Bio-fortification: Biofortification is the process by which the nutritional quality of food crops is improved through agronomic practices, conventional plant breeding, or modern biotechnology. Deficiencies of iron, vitamin A, iodine and zinc are the most common causes of disease in developing countries. Nutritious diet is vital for proper growth and development in humans. Biofortification could assist nutrient deficient populations to utilize nutrient enhanced staple crops to assist in achieving a person’s daily nutrient intake. By utilizing staple crops that have been fortified, public acceptance of the new varieties is easier and does not require additional education in relation to preparation. Further, these biofortified varieties assume great significance to achieve nutritional security of the country.It provides energy, protein, essential fats, vitamins, antioxidants and minerals to meet our daily metabolic requirement.
Sanitation:  Water supply, sanitation, and hygiene, has a direct impact on infectious disease, especially diarrhea and are important for preventing malnutrition. The World Health Organization estimates that 50% of malnutrition is associated with repeated diarrhea or intestinal worm infections from unsafe water or poor sanitation or hygiene.Stunting can stem from a chronic illness caused by inflammation that keeps the body from absorbing calories and nutrients. Children who are exposed to open defecation or who don’t have a clean water supply may ingest bacteria, viruses, fungi, or parasites that cause intestinal infection, chronic inflammation in a child leading to stunting and anaemia, and puts children at risk for poor early childhood development.
Women’s education: Research has found mother’s education has a positive impact on the nutrition status of their children. Domestic violence and lack of education result in weak bargaining power of women relative to their male partners and to other household members which adversely impacts the nutritional status of women and their children. It also increases awareness about nutrient-rich diet, personal hygiene, etc. This can also help contain the family size in poor, malnourished families. The child nutritional outcomes further depend upon household income, number of children, access to healthcare, and quality of sanitation. All this significantly improves through women’s education.Further, an educated woman understands the importance of hygiene and sanitation. Thus, they emphasise on access to a flush toilet and clean water that is related to better nutritional status of children in terms of stunting and underweight.

Way forward:

  1. Using fortified food: Fortified food can be incorporated into a mid-day meal, public distribution shops and Anganwadi centres.
  2. New agricultural technologies: Achieving zero hunger requires agriculture and food systems to become more efficient, sustainable, climate-smart and nutrition-sensitive.

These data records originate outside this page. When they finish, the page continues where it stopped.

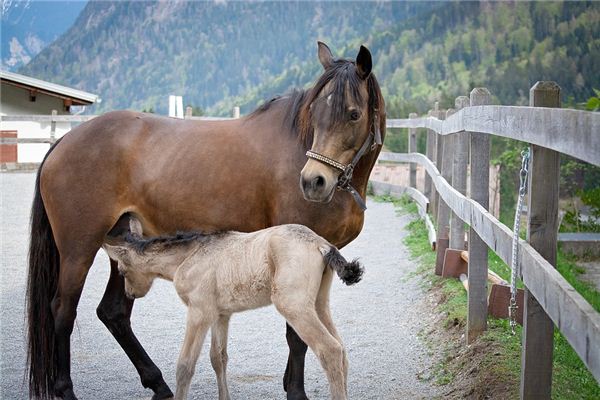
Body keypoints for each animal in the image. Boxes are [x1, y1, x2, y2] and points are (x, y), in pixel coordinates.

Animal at [102, 219, 360, 400]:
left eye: (122, 271)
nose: (130, 293)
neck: (188, 256)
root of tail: (321, 244)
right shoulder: (221, 315)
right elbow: (218, 357)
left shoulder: (199, 312)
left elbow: (185, 365)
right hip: (318, 304)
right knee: (342, 351)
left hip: (293, 305)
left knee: (330, 350)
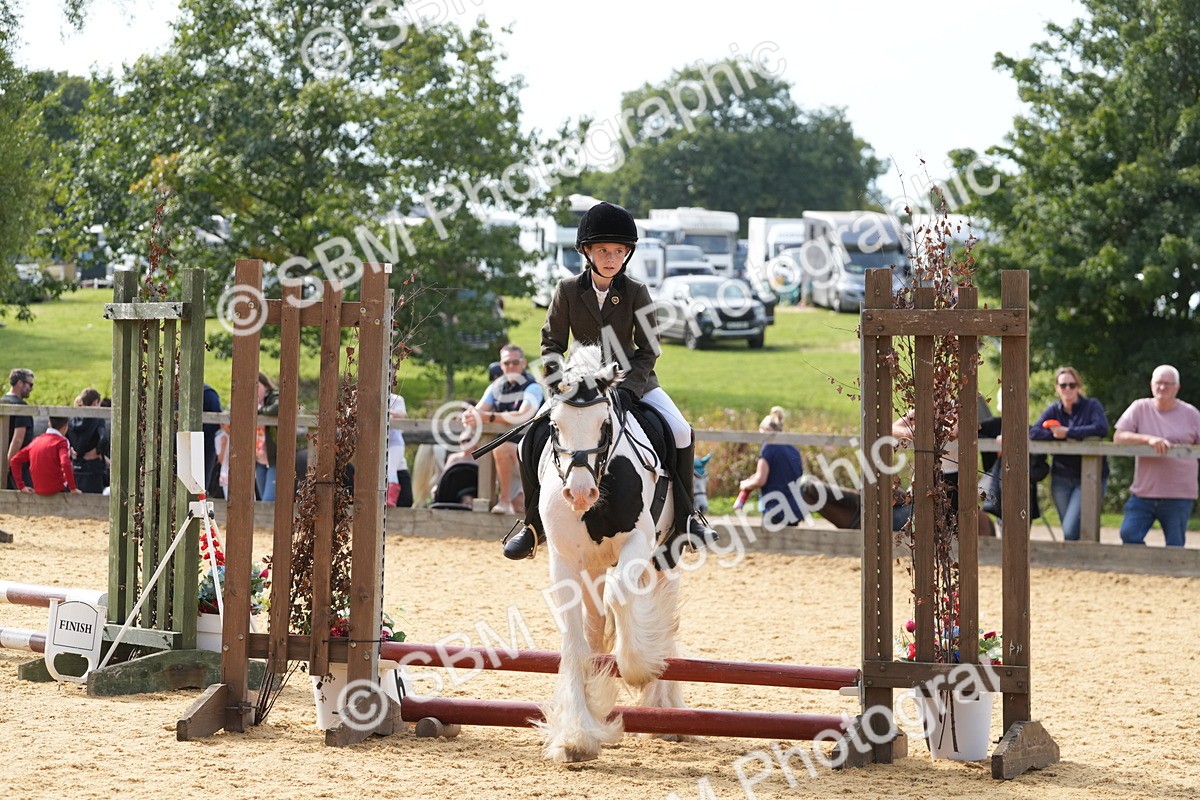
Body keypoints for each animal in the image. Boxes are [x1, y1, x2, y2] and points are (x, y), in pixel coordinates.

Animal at [536, 345, 688, 763]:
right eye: (554, 425)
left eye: (604, 425)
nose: (579, 493)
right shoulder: (564, 561)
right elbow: (574, 637)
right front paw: (576, 734)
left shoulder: (638, 541)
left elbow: (623, 597)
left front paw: (639, 667)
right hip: (593, 569)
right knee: (594, 622)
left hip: (664, 555)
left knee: (659, 611)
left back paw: (664, 706)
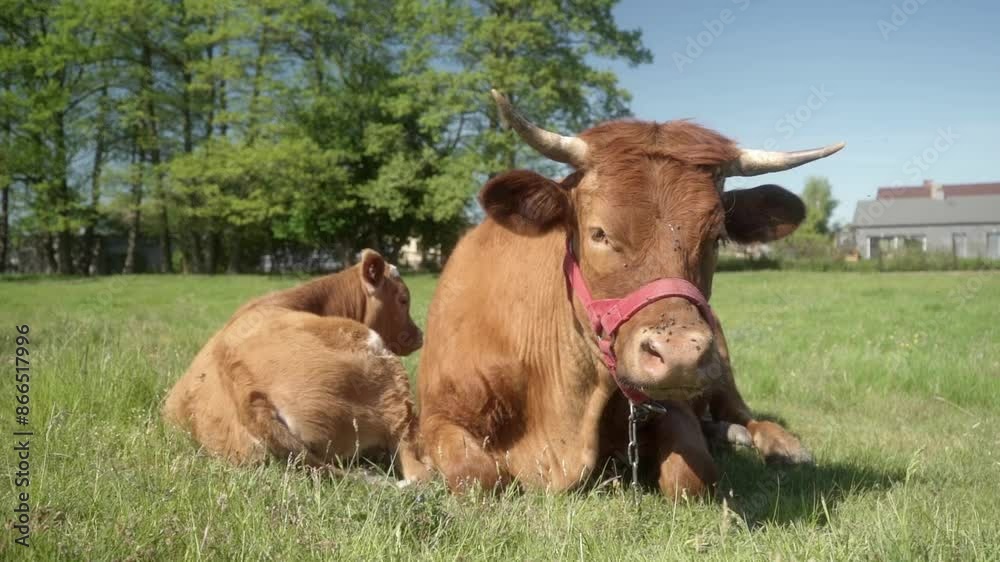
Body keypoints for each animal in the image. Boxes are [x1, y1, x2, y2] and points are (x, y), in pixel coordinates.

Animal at [416, 90, 844, 497]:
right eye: (599, 233)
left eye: (717, 237)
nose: (679, 354)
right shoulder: (437, 416)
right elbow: (476, 473)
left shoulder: (671, 403)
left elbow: (692, 475)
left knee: (741, 411)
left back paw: (779, 444)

India must adopt new agricultural technologies of bio-fortifying cereals, such as zinc-rich rice, wheat, iron-rich pearl millet, and so on.

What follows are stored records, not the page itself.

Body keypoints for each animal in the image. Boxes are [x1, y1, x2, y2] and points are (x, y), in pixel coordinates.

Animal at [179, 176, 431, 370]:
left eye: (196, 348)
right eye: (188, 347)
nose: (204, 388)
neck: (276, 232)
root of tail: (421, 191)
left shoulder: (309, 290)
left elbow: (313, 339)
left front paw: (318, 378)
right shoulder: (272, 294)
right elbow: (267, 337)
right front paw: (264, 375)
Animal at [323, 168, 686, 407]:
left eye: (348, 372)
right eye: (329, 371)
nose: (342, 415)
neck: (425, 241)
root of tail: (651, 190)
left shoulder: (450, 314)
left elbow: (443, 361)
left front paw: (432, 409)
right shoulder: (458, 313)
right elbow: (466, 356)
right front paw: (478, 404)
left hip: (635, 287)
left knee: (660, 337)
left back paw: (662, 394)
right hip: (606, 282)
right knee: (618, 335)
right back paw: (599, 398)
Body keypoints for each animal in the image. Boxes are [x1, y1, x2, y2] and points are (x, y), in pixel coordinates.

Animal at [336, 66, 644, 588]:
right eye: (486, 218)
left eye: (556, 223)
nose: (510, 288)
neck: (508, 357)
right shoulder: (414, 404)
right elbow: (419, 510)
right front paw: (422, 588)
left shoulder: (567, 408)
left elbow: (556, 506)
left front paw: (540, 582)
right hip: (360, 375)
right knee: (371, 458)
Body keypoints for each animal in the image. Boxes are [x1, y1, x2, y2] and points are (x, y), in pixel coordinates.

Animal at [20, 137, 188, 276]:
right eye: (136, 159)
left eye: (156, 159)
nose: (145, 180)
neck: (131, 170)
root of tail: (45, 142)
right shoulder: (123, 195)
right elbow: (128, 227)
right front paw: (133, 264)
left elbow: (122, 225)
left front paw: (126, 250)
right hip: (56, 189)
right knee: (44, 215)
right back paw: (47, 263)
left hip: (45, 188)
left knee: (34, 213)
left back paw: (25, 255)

  3. Change in food habits: There is a need to shift dietary patterns from cereal dominance to the consumption of nutritious foods such as livestock products, fruits and vegetables, pulses, etc. Diverting a part of the food subsidy on wheat and rice to more nutritious foods can help.
  4. Food and nutrition commission: A food and nutrition commission should be established, headed by the Prime Minister.
  5. Improving sanitation: Access to improved sanitation and safe drinking water is important. Swachh Bharat Abhiyan and Jal Jeevan Mission would have positive outcomes in this direction.
  6. Mother’s education: It is one of the most important factors that has a positive multiplier effect on child care and access to healthcare facilities. Thus, a high priority to female literacy, in a mission mode through liberal scholarships for the girl child, would go a long way towards tackling this problem.

The vision to ensure attainment of malnutrition free India by 2022 continues through more innovations and pilot programs and has reached the grass root level households. Poshan Abhiyaan has received global recognition for its effort in eradicating malnutrition. Yet there is much far to go in ending malnutrition issues in India.